(Texto dado)
□ □ □ □

En la Feria Internacional del Libro de Bogotá se hará la
presentación del libro ‘Santa María del Diablo’ del destacado y premiado escritor
colombiano Gustavo Arango, periodista de origen antioqueño y hoy profesor de la
Universidad del Estado de Nueva York. Por ello, en http://noticiasalsur.co/ Heber
Zabaleta Parra habló con él sobre su vida, obras y el mundo de la lectura y la
escritura.
La escritura, ¿cómo fue su encuentro personal
con este universo?
Siempre quise ser escritor. Me recuerdo a los doce o trece
años, leyendo a Mark Twain o a Julio Verne, y pensando cómo podría hacer algo
semejante. Escribí mi primer cuento como a los catorce. Nací en Medellín pero
desde muy joven pensaba que Cartagena era la ciudad ideal para hacerme
escritor. Estudié periodismo porque vi que muchos escritores habían empezado
como periodistas. Cuando estaba en la universidad les decía a mis amigos, medio
en broma y medio en serio, que trabajaría en El Universal porque ahí
había empezado García Márquez. Llegué a Cartagena a principios de 1989. Tenía
veinticuatro años. Al año siguiente empecé a trabajar en El Universal y
muy pronto tuve la fortuna de estar a cargo del suplemento literario. Aquel
tiempo era una fiesta de la escritura. Además de las crónicas que publicaba en
el periódico, empecé a escribir mi primera novela. La interrumpí por casi dos
años para escribir Un ramo de nomeolvides, mi libro sobre los inicios de
García Márquez. Poco después vine a los Estados Unidos, gracias a una beca que
recibí de la Universidad de Rutgers, y hace diez años soy profesor de la
Universidad del Estado de Nueva York. He
sido periodista y profesor para no “vender” mi literatura. No recuerdo una
época de mi vida en la que no escribiera. Mi equipaje está hecho de cuadernos y
memorias de computador llenas. No me imagino la vida sin la escritura.
Y con la lectura,
¿cuáles son los aportes vivenciales que rescata de esa experiencia para lo que
hoy es usted?
Verne fue mi primera pasión. Cada semana prestaba dos libros
suyos en la Biblioteca Pública Piloto de Medellín. Jairo Aníbal Niño fue un
autor que leí con mucho placer, cuando estaba en el bachillerato. Después
descubrí a Cortázar y comprendí que la literatura no tenía que transcurrir
siempre en lugares remotos y exóticos, que lo maravilloso podía hallarse en
casa o en un autobús. De Cortázar
aprendí también que la escritura tiene musicalidad. Muchos de mis primeros
cuentos tienen la influencia suya. Luego asimilé otras influencias y empecé a
explorar y a encontrar maneras propias de decir. García Márquez me dio una
lección de entrega al oficio. Borges me ahorró la necesidad de leer bibliotecas
enteras y me condujo a otras lecturas.
Encontré afinidad con los temas de Beckett. Quise aprender de Salinger la
capacidad para crear escenas y para sugerir en lugar de explicar. Con el tiempo
han llegado otros maestros. Con Onetti me parece que la prosa en castellano ha
llegado a una cima muy alta. La inteligencia y la pasión de Sor Juana no dejan
de fascinarme. Chesterton es el santo de mi mayor devoción.

□ □ □ □

(Las tareas)
• a. Resume en forma de lista el párrafo de la entrevista que comienza con "Siempre quise ser escritor" y conserva sus datos principales.
• b. Responde con datos de la entrevista:
(i) ¿En qué año llegó Arango a Cartagena?
(ii) ¿En qué biblioteca prestaba cada semana libros de Verne?
(iii) ¿Qué aprendió de Cortázar sobre la escritura?
• c. Transcribe de la entrevista el pasaje que arranca en las palabras "Verne fue mi" y termina después de "a otras lecturas.".
Los ítems no intervienen para nada en esto.

□ □ □ □

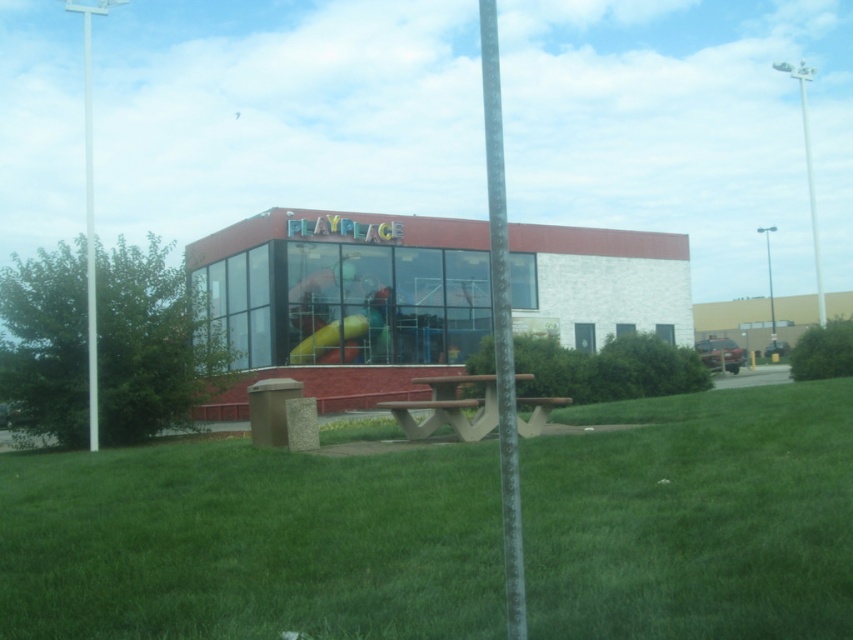
Question: Does brown wood picnic table at center appear under brown wood park bench at center?

Choices:
 (A) yes
 (B) no

Answer: (A)

Question: Does brown wood park bench at center have a lesser width compared to yellow rubber slide at center?

Choices:
 (A) no
 (B) yes

Answer: (B)

Question: Considering the real-world distances, which object is closest to the yellow rubber slide at center?

Choices:
 (A) brown wood picnic table at center
 (B) white metallic pole at upper right

Answer: (A)

Question: Is brown wood park bench at center wider than yellow rubber slide at center?

Choices:
 (A) yes
 (B) no

Answer: (B)

Question: Which point is closer to the camera?

Choices:
 (A) brown concrete picnic table at center
 (B) brown wood park bench at center
 (C) brown wood picnic table at center
 (D) yellow rubber slide at center

Answer: (A)

Question: Which object is positioned closest to the metallic pole at left?

Choices:
 (A) brown concrete picnic table at center
 (B) brown wood park bench at center
 (C) brown wood picnic table at center
 (D) metallic pole at center

Answer: (A)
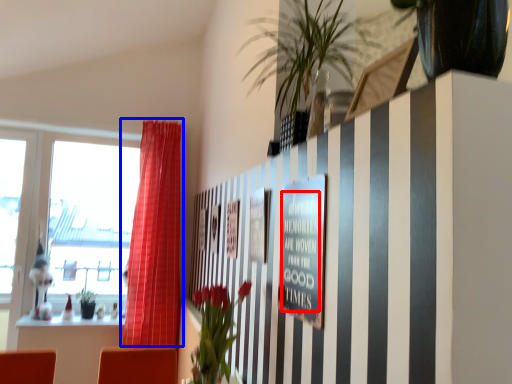
Question: Which object is closer to the camera taking this photo, writing (highlighted by a red box) or curtain (highlighted by a blue box)?

Choices:
 (A) writing
 (B) curtain

Answer: (A)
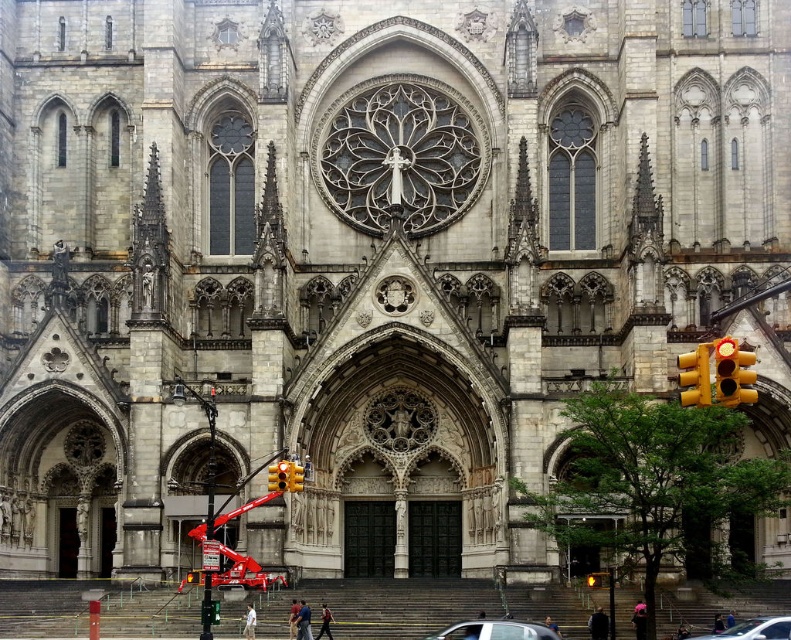
Question: Is yellow plastic traffic light at right smaller than yellow plastic traffic light at center right?

Choices:
 (A) yes
 (B) no

Answer: (B)

Question: Which point is farther from the camera taking this photo?

Choices:
 (A) (294, 490)
 (B) (693, 378)
 (C) (725, 634)

Answer: (A)

Question: Which of the following is the farthest from the observer?

Choices:
 (A) metallic silver car at lower right
 (B) silver metallic car at center
 (C) yellow plastic traffic light at center

Answer: (C)

Question: Which point is closer to the camera?

Choices:
 (A) metallic silver car at lower right
 (B) silver metallic car at center
 (C) yellow plastic traffic light at center
 (D) yellow plastic traffic light at right

Answer: (A)

Question: Does metallic silver car at lower right have a larger size compared to yellow plastic traffic light at center?

Choices:
 (A) no
 (B) yes

Answer: (B)

Question: Does silver metallic car at center appear over metallic silver car at lower right?

Choices:
 (A) no
 (B) yes

Answer: (A)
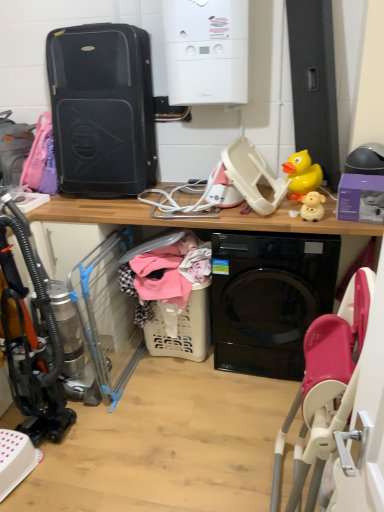
Question: Considering the positions of point (317, 219) and point (216, 365), is point (317, 219) closer or farther from the camera than point (216, 365)?

Choices:
 (A) farther
 (B) closer

Answer: (B)

Question: Do you think white matte sheep at upper right, placed as the second toy when sorted from top to bottom, is within black glossy washing machine at center, or outside of it?

Choices:
 (A) outside
 (B) inside

Answer: (A)

Question: Considering the real-world distances, which object is farthest from the white matte sheep at upper right, the second toy in the back-to-front sequence?

Choices:
 (A) black hard shell suitcase at upper left
 (B) white matte boiler at upper center
 (C) black glossy washing machine at center
 (D) yellow rubber duck at upper right, the first toy viewed from the top

Answer: (A)

Question: Which is farther from the black glossy washing machine at center?

Choices:
 (A) white matte sheep at upper right, placed as the second toy when sorted from top to bottom
 (B) white matte boiler at upper center
 (C) yellow rubber duck at upper right, the 2th toy ordered from the bottom
 (D) black hard shell suitcase at upper left

Answer: (B)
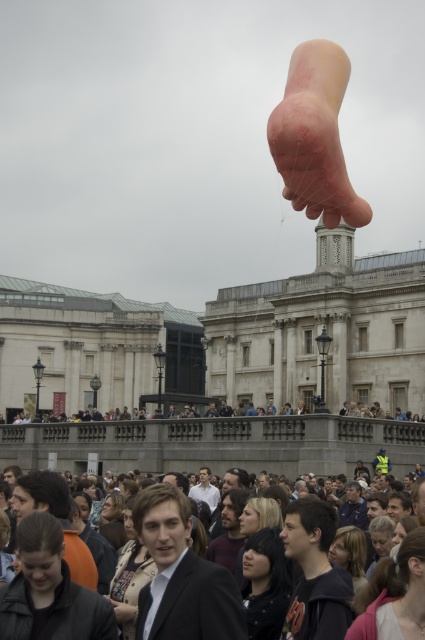
You are standing at the point with coordinates point (314,136). What object are you standing on?

You are standing on the pink rubber foot at upper center.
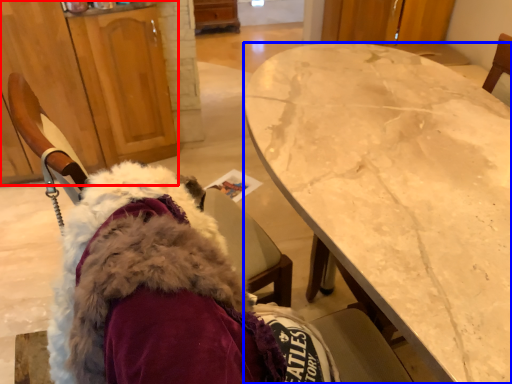
Question: Which object appears closest to the camera in this image, cabinetry (highlighted by a red box) or desk (highlighted by a blue box)?

Choices:
 (A) cabinetry
 (B) desk

Answer: (B)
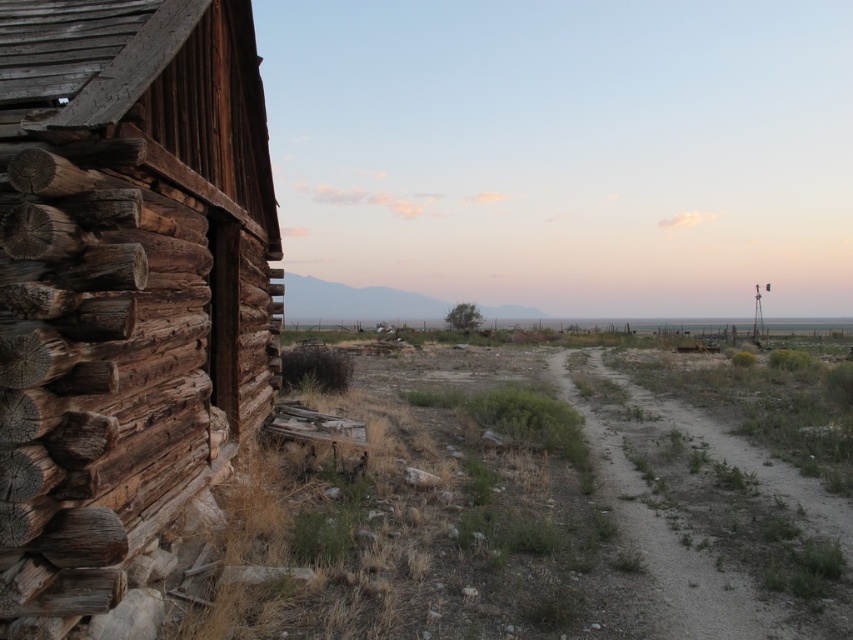
Consider the image. Can you confirm if weathered wood log cabin at left is thinner than dusty gravel trail at center-right?

Indeed, weathered wood log cabin at left has a lesser width compared to dusty gravel trail at center-right.

Who is more forward, [144,515] or [598,378]?

Positioned in front is point [144,515].

This screenshot has height=640, width=853. Find the location of `weathered wood log cabin at left`. weathered wood log cabin at left is located at coordinates (123, 284).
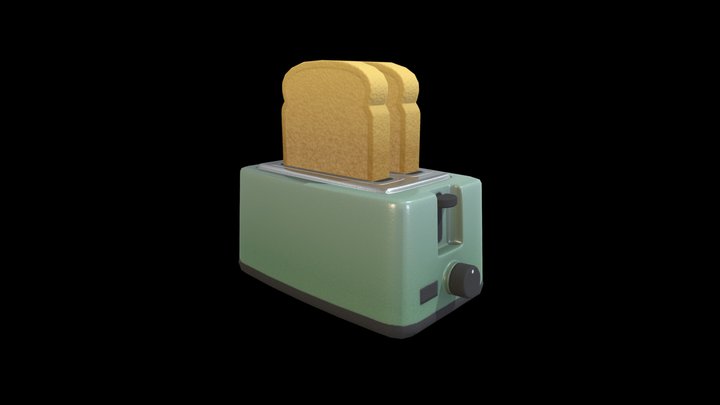
At what (x,y) coordinates should I click in order to perform the action: click on toaster. Please return your answer as a coordinate pair (x, y). This screenshot has width=720, height=405. Looking at the image, I should click on (338, 244).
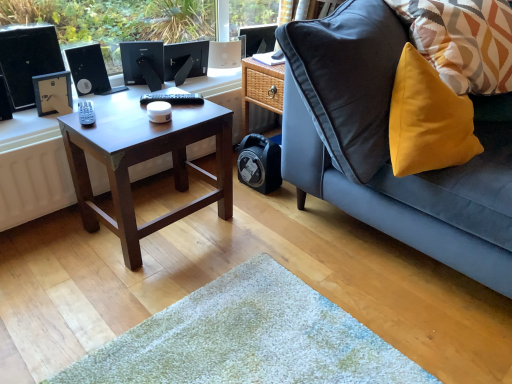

□ □ □ □

(Resultados)
• a.
- Siempre quiso ser escritor. A los doce o trece años leía a Mark Twain y a Julio Verne, y escribió su primer cuento hacia los catorce.
- Nació en Medellín, pero desde joven veía en Cartagena la ciudad ideal para hacerse escritor. Estudió periodismo porque muchos escritores habían empezado así.
- Llegó a Cartagena a principios de 1989, con veinticuatro años. Al año siguiente entró en El Universal y pronto quedó a cargo del suplemento literario.
- Además de publicar crónicas, empezó su primera novela. La interrumpió casi dos años para escribir Un ramo de nomeolvides, sobre los inicios de García Márquez.
- Una beca de la Universidad de Rutgers lo llevó a Estados Unidos. Desde hace diez años es profesor de la Universidad del Estado de Nueva York.
- Ha sido periodista y profesor para no "vender" su literatura, y no se imagina la vida sin la escritura.

• b.
(i) A principios de 1989.
(ii) En la Biblioteca Pública Piloto de Medellín.
(iii) Que la escritura tiene musicalidad.

• c.
Verne fue mi primera pasión. Cada semana prestaba dos libros
suyos en la Biblioteca Pública Piloto de Medellín. Jairo Aníbal Niño fue un
autor que leí con mucho placer, cuando estaba en el bachillerato. Después
descubrí a Cortázar y comprendí que la literatura no tenía que transcurrir
siempre en lugares remotos y exóticos, que lo maravilloso podía hallarse en
casa o en un autobús. De Cortázar
aprendí también que la escritura tiene musicalidad. Muchos de mis primeros
cuentos tienen la influencia suya. Luego asimilé otras influencias y empecé a
explorar y a encontrar maneras propias de decir. García Márquez me dio una
lección de entrega al oficio. Borges me ahorró la necesidad de leer bibliotecas
enteras y me condujo a otras lecturas.